## TEXTE À LIRE
---*---
Écrivain, poète, journaliste et directeur de la rédaction de l’hebdomadaire Ruptures, Tahar Djaout est victime d’un attentat terroriste le 26 mai 1993. Il succombe à ses blessures après huit jours de coma. Il est le premier journaliste assassiné durant la décennie noire.
Le 26 mai 1993, Tahar Djaout quitte son domicile, à Bainem, à neuf heures du matin. Alors qu’il met en marche le moteur de sa voiture, un jeune tapote sur sa vitre. Son assassin pointe sur lui le canon d’un pistolet, puis tire sur lui. Deux balles dans la tête.
Tahar Djaout est ensuite extirpé de son véhicule et celui-ci utilisé par l’assassin dans sa fuite, en compagnie d’autres complices.
Des voisins donnent l’alerte et les secours arrivent bientôt sur les lieux. Tahar Djaout est déjà dans le coma. Evacué vers l’hôpital de Bainem, il succombe à ses blessures une semaine plus tard, soit le 2 juin. Il sera enterré le 4 juin dans son village natal d’Oulkhou, laissant derrière lui trois filles et une veuve enceinte de leur quatrième enfant.
« Alors l’idée même d’oasis sera ensablée, et ne demeurera que le tact des récifs nous ballottant dans une errance noire et indénombrable » (Tahar Djaout, Insulaire, 1980).
Mais de Tahar Djaout il ne reste pas que des phrases prémonitoires. En plus de ses romans, poésies, chroniques et articles, il reste un combat. Celui de la liberté et de la dignité. C’est ainsi qu’il emprunte ces mots à un poète palestinien :
« Le silence c’est la mort,
Si tu parles, tu meurs,
Si tu te tais, tu meurs
Alors dis et meurs ! »
Tahar Djaout est un Intellectuel généreux, dans tous les sens du terme. Mais dans un macabre recensement, il est le premier journaliste algérien assassiné durant la décennie noire.
---*---
## CONSIGNES
a) Dans le texte sur Tahar Djaout, relevez les genres d'écrits qu'il a laissés, tels que les énumère la phrase commençant par « En plus de ».
b) Recopiez le texte sur Tahar Djaout de « Des voisins donnent » jusqu'à « Djaout, Insulaire, 1980). » inclus, en remplaçant « une semaine plus tard » par « sept jours plus tard ».

## DONNÉES FOURNIES
---*---
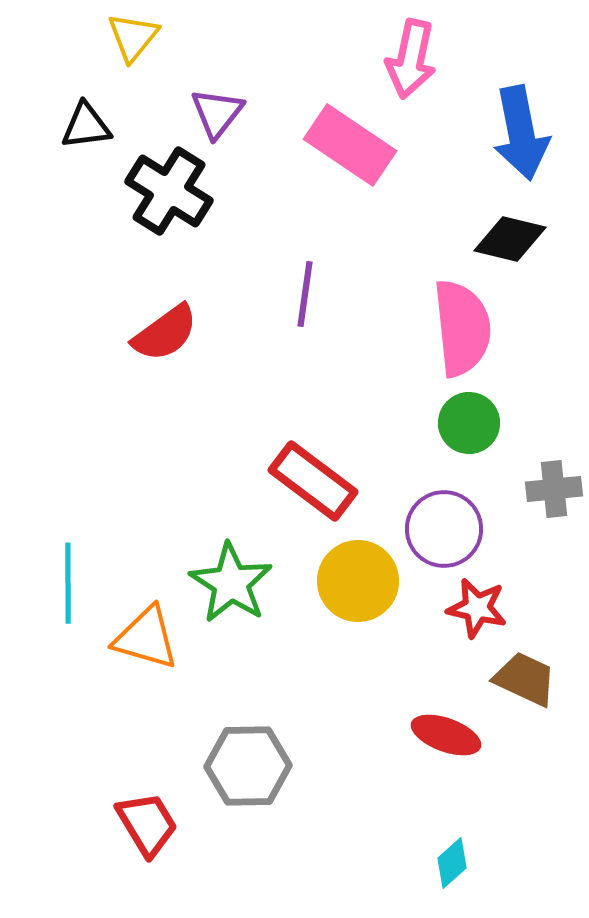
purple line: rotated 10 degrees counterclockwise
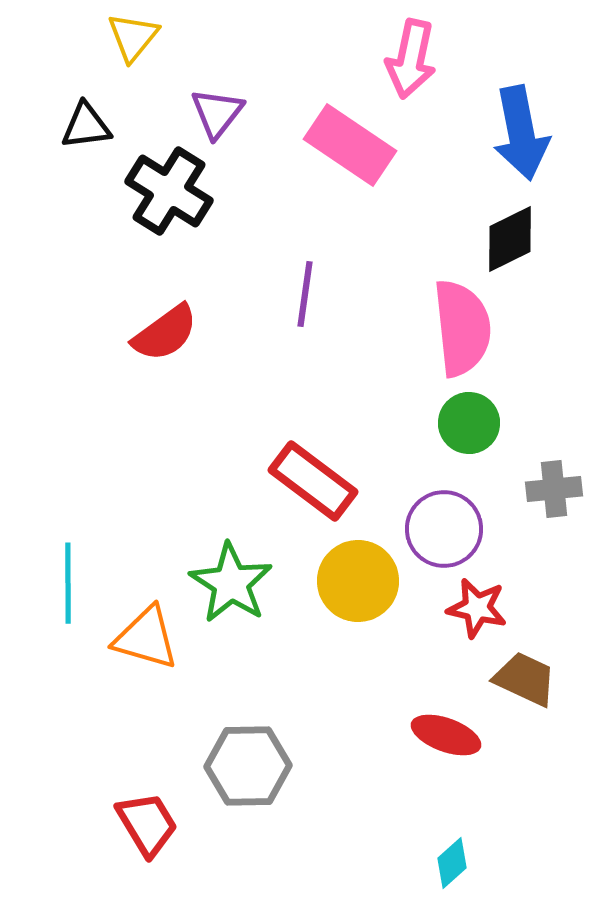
black diamond: rotated 40 degrees counterclockwise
---*---
## RÉPONSES PAR CONSIGNE
a) romans, poésies, chroniques, articles

b)
Des voisins donnent l’alerte et les secours arrivent bientôt sur les lieux. Tahar Djaout est déjà dans le coma. Evacué vers l’hôpital de Bainem, il succombe à ses blessures sept jours plus tard, soit le 2 juin. Il sera enterré le 4 juin dans son village natal d’Oulkhou, laissant derrière lui trois filles et une veuve enceinte de leur quatrième enfant.
« Alors l’idée même d’oasis sera ensablée, et ne demeurera que le tact des récifs nous ballottant dans une errance noire et indénombrable » (Tahar Djaout, Insulaire, 1980).